On 31 January 2020 the United Kingdom will leave the European Union. Although the UK and the EU have agreed a Brexit deal in principle, they still need to ratify the withdrawal agreement before the due date. Once ratified, the UK will then enter into a transition period ending on 31 December 2020. During this period, the UK will remain in the EU’s customs union and single market but they will not have voting rights in the EU institutions.
The transition period is the final opportunity for those British nationals living in Spain to formalise their legal status in order to benefit from EU citizens’ status. This includes getting a residence card, “empadronamiento” (Town Hall’s census), exchange of driving license, etc.

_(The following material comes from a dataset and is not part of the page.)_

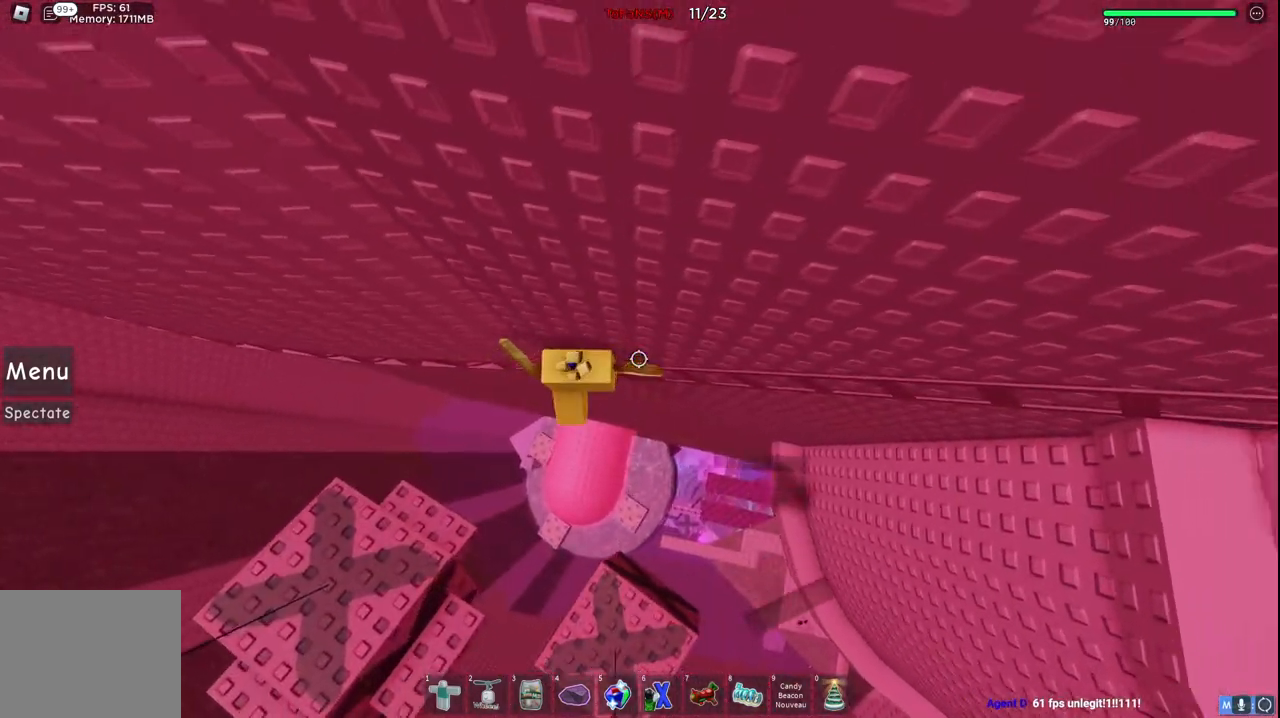
{"keys": ["d"], "events": []}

Due to the high number of new applications Spain has hired more than 2,000 professionals which has shortened the application process.
A further extension of the transition period is not expected as the new elected British government is highly against dragging out the process any longer. The legal status for those who arrive after the transition period remains unknown, as it depends on the final deal agreement between the UK and the EU, which would have to be signed before the end of the transition period.

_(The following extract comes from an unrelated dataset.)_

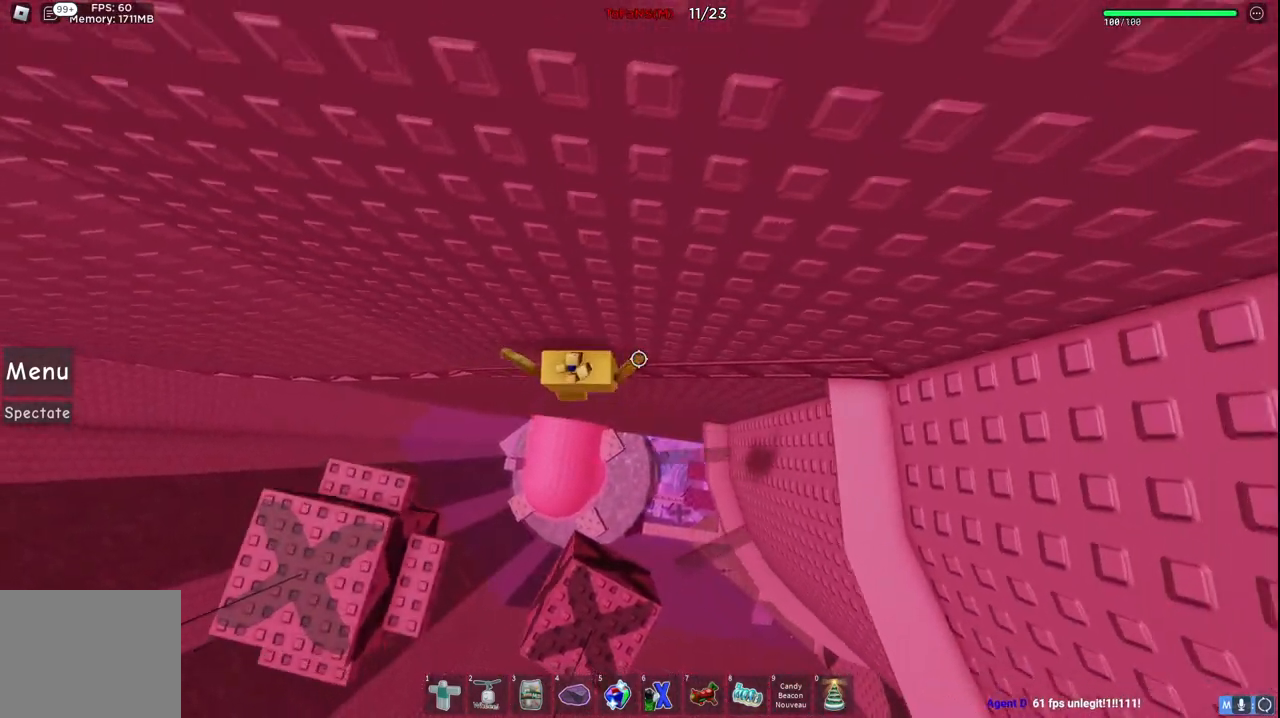
{"keys": ["d"], "events": []}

Although unlikely, the UK could still leave without a deal if the withdrawal agreement is not approved by 31 January 2020. In the worst-case scenario, Spain, in order to avoid leaving British nationals residing in Spain and Spanish nationals residing in the UK unprotected and exposed, enacted the Royal Decree-Law 5/2019, which will only apply if the UK leaves the EU without a deal. This legislation consists of a series of contingency measures that aim to ease the impact of a hard Brexit to both British and Spanish nationals in areas as residence, professions, social security, health-care, etc.
However, is must be noted that these measures are temporary and designed to facilitate the transition of the UK from a state member of the EU to a third state. Therefore, the measures will cease to be applied in the event of an agreement that permanently regulate relations with the UK in the areas covered by the Royal Decree Law.
As for residence, the Royal Decree-Law, aiming to avoid a situation of sudden irregularity for British citizens and their families, establishes an ad hoc regimen for obtaining the documentation concerning their new status that must be completed within 21 months from the date of Brexit.
Regarding professions, any British-citizen that is pursuing on a permanent basis a profession for which they had obtained recognition of their qualifications may continue to do it so under the same terms.
The measures regarding social security shall apply during a period of 21 months from the date of Brexit. Among others, any British-citizen that is subject to social security shall have the same rights and obligations as Spanish nationals.
As for health-care, same 21-month period applies. During this, Spain will continue providing health-care to anyone entitle to health-care in the UK.
Lastly, the full applicability of the measures is subject to reciprocal treatment by the UK authorities to Spanish citizens that shall be verified. Thus, some of the measures regulated will cease to be applied by the Government after a minimum period of two months if British authorities do not provide an equivalent treatment to Spanish citizens residing in the UK in the covered areas.